What this means is that our current unit test builds are uploaded to a web server along with all their unit tests. Another machine will then download the build and tests, and run various test suites on them.
Splitting up the tests this way allows us to run the test suites in parallel, so the mochitest suite will run on one machine, and all the other suites will be run on another machine (this group of tests is creatively named 'everythingelse' on Tinderbox).
Splitting up the tests is a critical step towards reducing our end-to-end time, which is the total time elapsed between when a change is pushed into one of the source repositories, and when all of the results from that build are available. Up until now, you had to wait for all the test suites to be completed in sequence, which could take over an hour in total. Now that we can split the tests up, the wait time is determined by the longest test suite.
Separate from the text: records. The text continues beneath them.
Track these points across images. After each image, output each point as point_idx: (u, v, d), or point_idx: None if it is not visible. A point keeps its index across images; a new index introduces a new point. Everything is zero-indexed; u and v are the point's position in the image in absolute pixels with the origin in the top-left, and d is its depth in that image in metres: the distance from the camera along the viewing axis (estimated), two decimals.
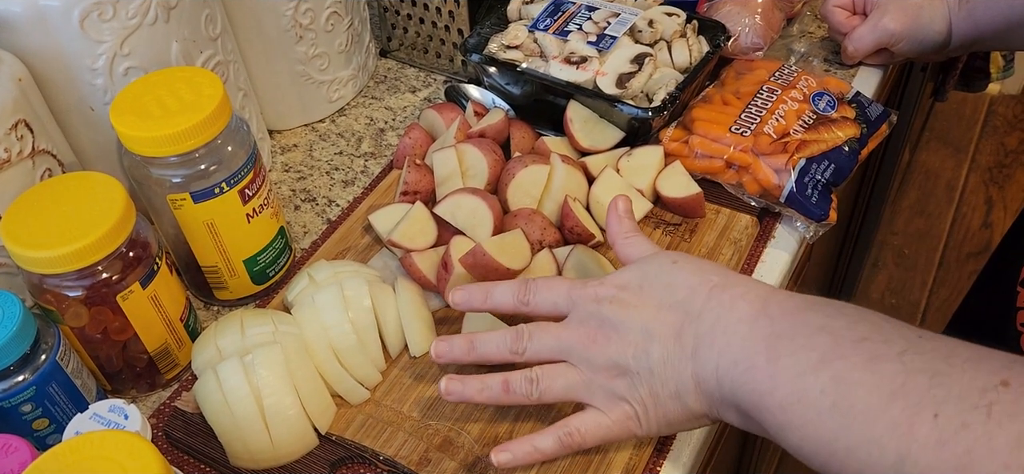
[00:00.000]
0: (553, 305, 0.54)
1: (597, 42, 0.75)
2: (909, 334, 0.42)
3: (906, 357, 0.40)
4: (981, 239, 2.10)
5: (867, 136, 0.73)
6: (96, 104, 0.63)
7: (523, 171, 0.68)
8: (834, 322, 0.43)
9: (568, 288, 0.53)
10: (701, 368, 0.47)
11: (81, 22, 0.58)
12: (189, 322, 0.63)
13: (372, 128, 0.85)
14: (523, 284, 0.55)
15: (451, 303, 0.56)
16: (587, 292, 0.52)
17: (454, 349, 0.55)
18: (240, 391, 0.54)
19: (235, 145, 0.61)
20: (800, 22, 0.91)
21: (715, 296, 0.48)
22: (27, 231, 0.53)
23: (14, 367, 0.52)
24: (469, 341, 0.54)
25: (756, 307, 0.46)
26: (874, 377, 0.40)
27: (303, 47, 0.79)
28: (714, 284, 0.48)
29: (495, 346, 0.54)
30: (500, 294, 0.55)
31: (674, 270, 0.50)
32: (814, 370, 0.42)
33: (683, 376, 0.48)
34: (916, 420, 0.38)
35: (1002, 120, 2.39)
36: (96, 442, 0.40)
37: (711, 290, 0.48)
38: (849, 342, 0.42)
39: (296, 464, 0.56)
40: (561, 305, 0.53)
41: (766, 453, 1.44)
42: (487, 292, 0.56)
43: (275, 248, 0.67)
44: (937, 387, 0.38)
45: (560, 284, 0.54)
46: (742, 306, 0.47)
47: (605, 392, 0.51)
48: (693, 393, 0.48)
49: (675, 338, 0.48)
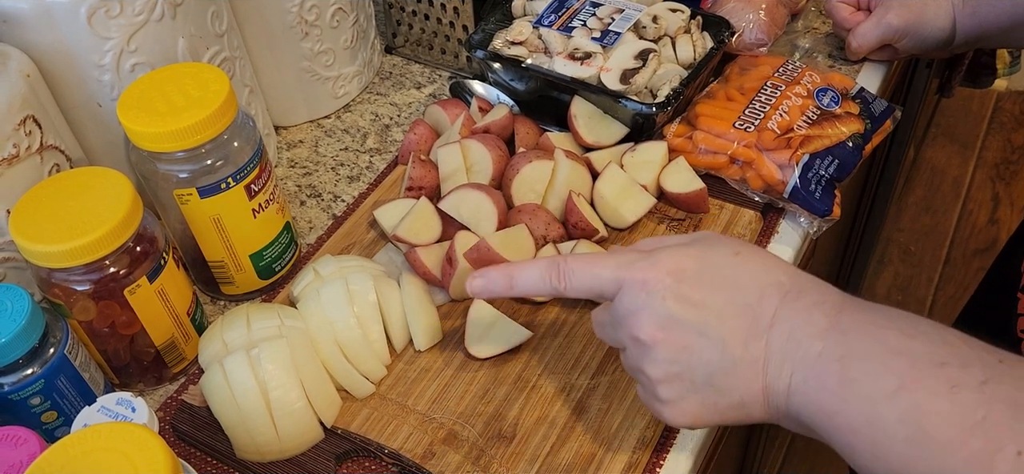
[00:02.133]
0: (593, 290, 0.48)
1: (601, 38, 0.75)
2: (989, 359, 0.39)
3: (987, 387, 0.38)
4: (987, 236, 2.09)
5: (871, 132, 0.73)
6: (103, 100, 0.63)
7: (527, 167, 0.69)
8: (912, 343, 0.41)
9: (613, 269, 0.47)
10: (772, 382, 0.44)
11: (88, 18, 0.59)
12: (196, 316, 0.63)
13: (377, 124, 0.85)
14: (555, 266, 0.49)
15: (470, 291, 0.52)
16: (636, 276, 0.46)
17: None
18: (246, 385, 0.55)
19: (241, 141, 0.61)
20: (804, 18, 0.91)
21: (788, 304, 0.44)
22: (35, 226, 0.54)
23: (23, 360, 0.52)
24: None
25: (830, 319, 0.43)
26: (953, 407, 0.38)
27: (309, 43, 0.80)
28: (786, 290, 0.45)
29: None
30: (527, 278, 0.50)
31: (738, 264, 0.46)
32: (889, 398, 0.40)
33: (752, 388, 0.44)
34: (997, 457, 0.36)
35: (1009, 116, 2.38)
36: (104, 434, 0.41)
37: (784, 297, 0.44)
38: (927, 367, 0.39)
39: (302, 457, 0.57)
40: (606, 289, 0.48)
41: (770, 451, 1.44)
42: (511, 277, 0.51)
43: (281, 243, 0.67)
44: (1019, 422, 0.36)
45: (601, 264, 0.48)
46: (817, 318, 0.43)
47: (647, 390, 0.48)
48: (760, 404, 0.45)
49: (743, 346, 0.44)
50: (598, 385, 0.59)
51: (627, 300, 0.46)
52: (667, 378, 0.46)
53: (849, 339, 0.42)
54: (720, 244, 0.48)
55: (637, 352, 0.47)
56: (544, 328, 0.63)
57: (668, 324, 0.45)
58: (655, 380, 0.47)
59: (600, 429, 0.56)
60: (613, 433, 0.56)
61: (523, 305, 0.65)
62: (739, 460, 1.16)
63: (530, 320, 0.64)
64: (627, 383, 0.59)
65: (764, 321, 0.44)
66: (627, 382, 0.59)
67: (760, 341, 0.44)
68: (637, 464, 0.55)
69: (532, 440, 0.56)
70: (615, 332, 0.49)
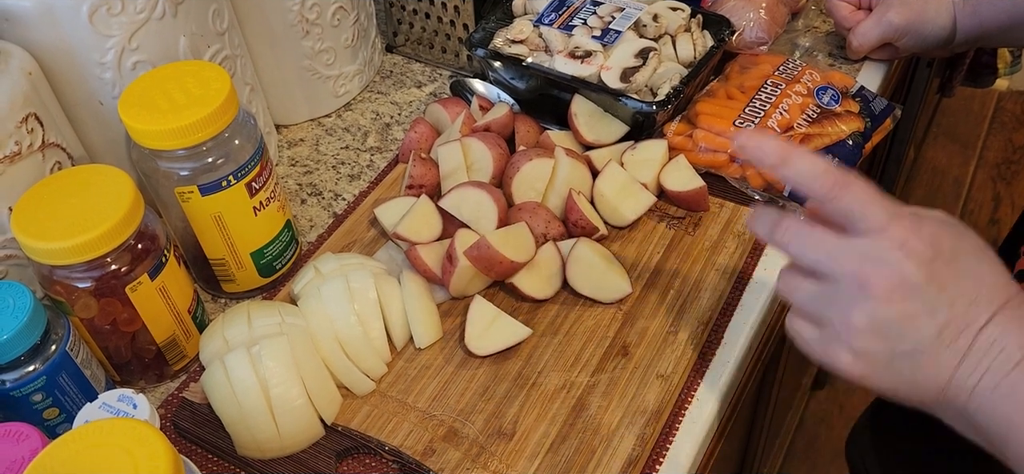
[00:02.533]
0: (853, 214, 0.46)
1: (602, 37, 0.75)
2: None
3: None
4: (988, 235, 2.09)
5: (871, 130, 0.73)
6: (105, 98, 0.64)
7: (528, 165, 0.69)
8: None
9: (885, 211, 0.46)
10: (961, 378, 0.44)
11: (90, 17, 0.59)
12: (197, 314, 0.63)
13: (378, 123, 0.85)
14: (834, 174, 0.47)
15: (736, 144, 0.50)
16: (900, 232, 0.45)
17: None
18: (247, 382, 0.55)
19: (242, 139, 0.61)
20: (805, 17, 0.91)
21: (1006, 312, 0.45)
22: (37, 223, 0.54)
23: (25, 357, 0.53)
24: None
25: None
26: None
27: (309, 42, 0.80)
28: (1009, 298, 0.45)
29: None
30: (801, 168, 0.48)
31: (983, 260, 0.46)
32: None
33: (940, 375, 0.45)
34: None
35: (1010, 116, 2.38)
36: (105, 430, 0.41)
37: (1006, 305, 0.45)
38: None
39: (302, 454, 0.57)
40: (867, 222, 0.46)
41: (770, 451, 1.44)
42: (786, 158, 0.48)
43: (282, 241, 0.68)
44: None
45: (876, 199, 0.46)
46: (1021, 333, 0.44)
47: (832, 331, 0.47)
48: (934, 392, 0.45)
49: (954, 336, 0.45)
50: (598, 383, 0.59)
51: (880, 247, 0.46)
52: (872, 332, 0.46)
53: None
54: (970, 233, 0.47)
55: (852, 294, 0.46)
56: (544, 326, 0.63)
57: (906, 289, 0.45)
58: (856, 328, 0.46)
59: (600, 427, 0.57)
60: (613, 431, 0.56)
61: (523, 303, 0.65)
62: (739, 460, 1.17)
63: (530, 318, 0.64)
64: (627, 381, 0.59)
65: (981, 320, 0.44)
66: (627, 379, 0.59)
67: (969, 336, 0.44)
68: (637, 462, 0.55)
69: (532, 437, 0.56)
70: (836, 261, 0.47)
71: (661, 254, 0.67)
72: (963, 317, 0.44)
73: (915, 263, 0.45)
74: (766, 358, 0.78)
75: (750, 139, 0.49)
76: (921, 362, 0.45)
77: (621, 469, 0.54)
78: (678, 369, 0.60)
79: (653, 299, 0.64)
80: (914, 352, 0.45)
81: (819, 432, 1.68)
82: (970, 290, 0.45)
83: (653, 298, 0.64)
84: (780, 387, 1.12)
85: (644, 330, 0.62)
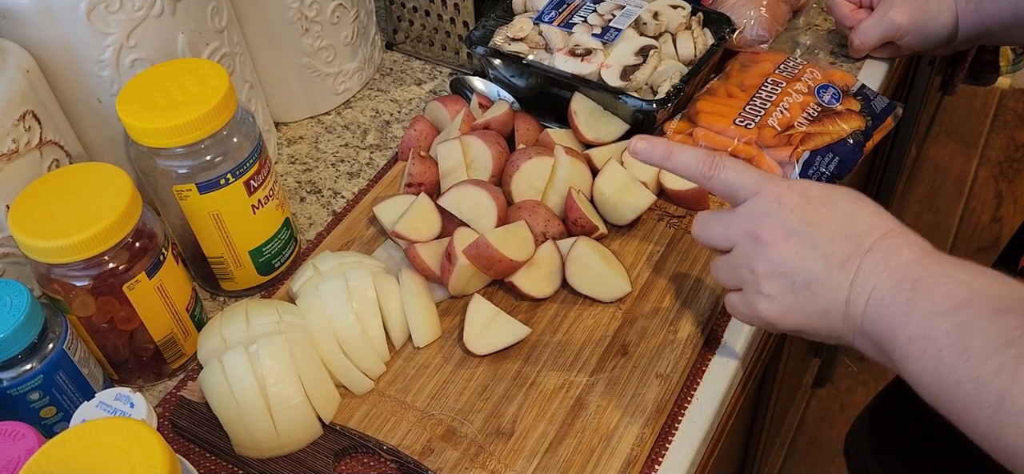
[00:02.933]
0: (732, 187, 0.55)
1: (602, 35, 0.75)
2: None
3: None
4: (990, 234, 2.09)
5: (872, 129, 0.73)
6: (103, 96, 0.63)
7: (527, 163, 0.69)
8: (976, 280, 0.47)
9: (757, 177, 0.55)
10: (856, 296, 0.50)
11: (88, 14, 0.59)
12: (195, 312, 0.63)
13: (378, 120, 0.85)
14: (710, 157, 0.56)
15: (631, 150, 0.58)
16: (773, 189, 0.54)
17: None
18: (245, 380, 0.55)
19: (241, 136, 0.61)
20: (806, 15, 0.91)
21: (886, 240, 0.50)
22: (35, 221, 0.54)
23: (22, 355, 0.53)
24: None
25: (916, 255, 0.49)
26: (994, 326, 0.43)
27: (309, 39, 0.80)
28: (889, 230, 0.51)
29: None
30: (683, 157, 0.57)
31: (857, 205, 0.53)
32: (944, 314, 0.46)
33: (837, 299, 0.51)
34: (1022, 368, 0.41)
35: (1012, 114, 2.38)
36: (102, 430, 0.41)
37: (886, 234, 0.51)
38: (983, 297, 0.45)
39: (300, 453, 0.57)
40: (745, 190, 0.55)
41: (770, 451, 1.44)
42: (671, 152, 0.57)
43: (280, 239, 0.67)
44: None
45: (748, 170, 0.55)
46: (906, 253, 0.49)
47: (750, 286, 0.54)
48: (840, 315, 0.51)
49: (841, 263, 0.51)
50: (597, 382, 0.59)
51: (760, 204, 0.54)
52: (773, 275, 0.53)
53: (926, 270, 0.48)
54: (850, 192, 0.54)
55: (752, 250, 0.53)
56: (543, 325, 0.63)
57: (788, 233, 0.52)
58: (762, 275, 0.53)
59: (598, 426, 0.56)
60: (611, 430, 0.56)
61: (522, 302, 0.65)
62: (739, 460, 1.16)
63: (529, 317, 0.64)
64: (626, 380, 0.59)
65: (863, 247, 0.51)
66: (626, 379, 0.59)
67: (855, 262, 0.50)
68: (636, 461, 0.55)
69: (531, 437, 0.56)
70: (732, 229, 0.55)
71: (661, 253, 0.67)
72: (844, 246, 0.51)
73: (788, 209, 0.52)
74: (766, 358, 0.78)
75: (639, 142, 0.58)
76: (817, 292, 0.51)
77: (620, 469, 0.54)
78: (678, 369, 0.59)
79: (653, 298, 0.64)
80: (809, 282, 0.51)
81: (820, 430, 1.68)
82: (846, 224, 0.51)
83: (653, 297, 0.64)
84: (780, 387, 1.12)
85: (644, 329, 0.62)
The mochitest suite is currently the biggest chunk here, taking somewhere around 35 minutes to complete, and all of the other tests combined take around 20 minutes. One of the next steps for us to do is to look at splitting up the mochitests into smaller pieces.
For the time being, we will continue to run the existing unit tests on the same machine that is creating the build. This is so that we can make sure that running tests on the packaged builds is giving us the same results (there are already some known differences: bug 491675, bug 475383)
Parallelizing the unit tests, and the infrastructure required to run them, is the first step towards achieving a few important goals.
Reducing end-to-end time.
Running unit tests on debug, as well as on optimized builds. Once we've got both of these going, we can turn off the builds that are currently done solely to be able to run tests on them.
Running unit tests on the same build multiple times, to help isolate intermittent test failures.
All of the gory details can be found in bug 383136.